Un accord sur neuf projets atteignant 6,5 millions d'euros
La ministre des Affaires sociales et de la Santé Laurette Onkelinx s'est engagée lundi à demander lors du prochain contrôle budgétaire de juillet un montant de 6,5 millions d'euros à partir de l'année prochaine destiné à permettre la poursuite de la mise en oeuvre de la réforme de la santé mentale qui vise à réallouer les budgets affectés aux lits en psychiatrie à des circuits de soins individualisés permettant au patient de maintenir un lien avec son environnement proche.
Dix projets-pilotes sont actuellement en cours afin de "désinstitutionnaliser" le circuit de la santé mentale, selon un communiqué des ministres de la Santé Laurette Onkelinx et Eliane Tillieux. Ils s'agit de 4 projets en Wallonie: Liège, Namur et Hainaut (2 projets), 1 projet à Bruxelles et 5 projets en Flandre: Noord-West-Vlaanderen, Gent-Eeklo, de Kempen, West-Limburg et Leuven-Tervuren.

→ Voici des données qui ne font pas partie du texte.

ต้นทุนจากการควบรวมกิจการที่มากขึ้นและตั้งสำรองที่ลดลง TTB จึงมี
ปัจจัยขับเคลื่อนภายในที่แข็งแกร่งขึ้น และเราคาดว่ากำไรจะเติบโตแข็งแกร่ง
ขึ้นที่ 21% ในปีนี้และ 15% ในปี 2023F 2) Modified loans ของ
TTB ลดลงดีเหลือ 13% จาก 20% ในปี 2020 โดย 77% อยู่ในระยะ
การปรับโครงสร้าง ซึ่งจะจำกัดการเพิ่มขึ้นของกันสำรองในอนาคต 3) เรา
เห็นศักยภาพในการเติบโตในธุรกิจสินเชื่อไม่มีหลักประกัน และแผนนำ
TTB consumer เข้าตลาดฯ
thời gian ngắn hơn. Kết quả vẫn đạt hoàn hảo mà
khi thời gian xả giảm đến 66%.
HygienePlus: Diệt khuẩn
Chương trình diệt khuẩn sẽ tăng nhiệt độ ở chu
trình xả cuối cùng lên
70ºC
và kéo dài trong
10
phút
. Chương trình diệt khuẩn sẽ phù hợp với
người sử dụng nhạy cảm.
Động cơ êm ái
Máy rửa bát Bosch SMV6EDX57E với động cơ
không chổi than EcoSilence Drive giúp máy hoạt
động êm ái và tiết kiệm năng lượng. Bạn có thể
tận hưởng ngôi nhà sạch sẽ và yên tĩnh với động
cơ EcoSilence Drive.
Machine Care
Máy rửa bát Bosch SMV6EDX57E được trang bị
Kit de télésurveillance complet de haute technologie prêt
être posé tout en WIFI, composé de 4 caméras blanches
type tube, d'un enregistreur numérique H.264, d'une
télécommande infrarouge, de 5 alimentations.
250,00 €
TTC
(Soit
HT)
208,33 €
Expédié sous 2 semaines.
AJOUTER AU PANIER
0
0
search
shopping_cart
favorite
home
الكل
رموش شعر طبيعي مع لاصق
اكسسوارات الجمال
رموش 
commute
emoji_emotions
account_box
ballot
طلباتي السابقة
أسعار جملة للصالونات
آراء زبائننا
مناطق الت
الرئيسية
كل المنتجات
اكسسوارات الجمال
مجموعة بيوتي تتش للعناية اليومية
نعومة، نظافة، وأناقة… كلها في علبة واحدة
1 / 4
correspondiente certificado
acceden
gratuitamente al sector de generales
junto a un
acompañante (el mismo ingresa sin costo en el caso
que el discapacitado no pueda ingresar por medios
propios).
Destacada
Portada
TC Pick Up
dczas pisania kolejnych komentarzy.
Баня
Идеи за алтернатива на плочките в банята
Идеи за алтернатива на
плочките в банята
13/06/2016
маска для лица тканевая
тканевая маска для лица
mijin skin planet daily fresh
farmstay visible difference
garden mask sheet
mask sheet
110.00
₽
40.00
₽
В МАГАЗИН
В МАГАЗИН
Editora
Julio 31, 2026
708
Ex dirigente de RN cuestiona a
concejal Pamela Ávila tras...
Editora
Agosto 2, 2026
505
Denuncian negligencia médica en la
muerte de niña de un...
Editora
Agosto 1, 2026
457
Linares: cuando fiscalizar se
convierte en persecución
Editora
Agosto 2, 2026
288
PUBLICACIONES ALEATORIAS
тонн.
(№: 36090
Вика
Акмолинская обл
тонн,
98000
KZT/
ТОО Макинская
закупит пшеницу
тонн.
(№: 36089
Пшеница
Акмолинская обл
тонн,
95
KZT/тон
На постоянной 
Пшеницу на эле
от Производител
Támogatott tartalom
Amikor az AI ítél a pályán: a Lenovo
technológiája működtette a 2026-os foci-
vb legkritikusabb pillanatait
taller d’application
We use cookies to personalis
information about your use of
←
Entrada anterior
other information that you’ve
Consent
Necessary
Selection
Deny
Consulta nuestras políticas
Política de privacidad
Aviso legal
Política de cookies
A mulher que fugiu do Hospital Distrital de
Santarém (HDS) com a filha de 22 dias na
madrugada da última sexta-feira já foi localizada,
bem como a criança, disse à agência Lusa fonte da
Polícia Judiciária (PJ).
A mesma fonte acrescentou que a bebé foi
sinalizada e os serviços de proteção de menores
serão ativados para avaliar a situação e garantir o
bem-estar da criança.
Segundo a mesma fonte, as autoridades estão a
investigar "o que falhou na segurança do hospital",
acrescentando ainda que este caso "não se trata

Lundi, la conférence interministérielle a validé les candidatures de neuf projets supplémentaires, à savoir 2 projets en Wallonie (Verviers et Manage), 1 projet à Bruxelles et 6 projets en Flandre (Zuid-West-Vlaanderen, Midden-West-Vlaanderen, Ieper-Diksmuide, Halle-Vilvoorde, Noord-Oost-Limburg et Antwerpen). Ceux-ci pourront démarrer lorsque les moyens budgétaires auront été dégagés.
Pour ce faire, la ministre fédérale de la Santé publique s'est engagée à "demander ces moyens supplémentaires lors du contrôle budgétaire de juillet prochain". L'objectif est que ces 9 projets puissent démarrer le 1er janvier 2013, pour un montant total de 6,5 millions d'euros, sachant que les "coordinateurs de réseau" de ces 9 projets bénéficient déjà en 2012 d'un financement global de 900.000 euros.
La réforme de la santé mentale poursuit un double objectif. Il est d'une part d'organiser un véritable circuit de soins de santé mentale autour du patient, en faisant collaborer ensemble - sur un territoire délimité - les centres ambulatoires et les institutions résidentielles de soins de santé mentale, avec les acteurs de soins de santé de première ligne et les instances en charge de l'aide à la personne. Il vise d'autre part à détecter le plus rapidement possible les personnes présentant un problème psychique et leur assurer un accompagnement dans leur cadre de vie, avec des soins adaptés à leur situation personnelle.
La réforme privilégie donc les soins ambulatoires en collaboration avec la première ligne à l'hospitalisation psychiatrique.
La conférence interministérielle a également scellé lundi deux autres accords en vue d'améliorer l'encadrement de l'offre de soins pour les personnes les plus vulnérables, l'un sur l'affection des moyens fédéraux pour perfectionner la prise en charge des personnes âgées, l'autre visant à faciliter l'accès à la qualification d'aide-soignant pour les aides familiales et les auxilaires polyvalents.
Craignant que la réforme ne soit menacée pour des raisons budgétaires, des représentants du secteur de la santé mentale étaient venus mettre la pression sur les ministres peu avant leur réunion au SPF Santé publique.